### ACTIVIDADES PROPUESTAS
1) Según el texto sobre García Canclini, ¿cuál es su primera novela?
2) Copia sin cambios el tramo del texto sobre García Canclini que va desde "Tiene una larguísima" hasta "ficción al fin.".

### FRAGMENTO DE LECTURA

⟨

Néstor García Canclini es uno de los intelectuales más destacados de América latina. Doctor en Filosofía por la Universidad de la Plata, estudió también en París donde fue discípulo de Paul Ricoeur. Hoy es uno de los tantos "argenmex" que van de México al pie: reside en el DF desde el golpe de Estado de 1976, cuando debió exiliarse, pero vuelve con una obstinada frecuencia a la Argentina.
Tiene una larguísima y exitosa carrera como ensayista y crítico cultural. Entre sus libros se pueden destacar Consumidores y ciudadanos, El mundo entero como lugar extraño, La globalización imaginada, Lectores, espectadores e internautas. La mayoría de sus trabajos se han vuelto bibliografía obligatoria en la facultad.
Desde Cortázar, una antropología poética, su primer libro, publicado en 1968, ha escrito casi una veintena de ensayos. El año no es un dato menor: García Canclini lleva ya cinco décadas como autor. Parecería que estos 50 años fueron el tiempo necesario para abrirse a la ficción: Pistas falsas (Ed. Sexto Piso) es su primera novela. Es cierto que es una novela con mucho de ensayística, pero es una ficción al fin.

⟩

### MATERIAL DE CONSULTA
⟨

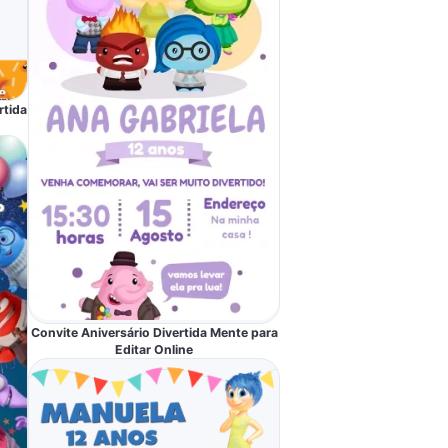
rtida
Convite Aniversário Divertida Mente para
Editar Online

⟩

### RESPUESTAS DE ACTIVIDADES
1) Pistas falsas, publicada por la editorial Sexto Piso.

2)
Tiene una larguísima y exitosa carrera como ensayista y crítico cultural. Entre sus libros se pueden destacar Consumidores y ciudadanos, El mundo entero como lugar extraño, La globalización imaginada, Lectores, espectadores e internautas. La mayoría de sus trabajos se han vuelto bibliografía obligatoria en la facultad.
Desde Cortázar, una antropología poética, su primer libro, publicado en 1968, ha escrito casi una veintena de ensayos. El año no es un dato menor: García Canclini lleva ya cinco décadas como autor. Parecería que estos 50 años fueron el tiempo necesario para abrirse a la ficción: Pistas falsas (Ed. Sexto Piso) es su primera novela. Es cierto que es una novela con mucho de ensayística, pero es una ficción al fin.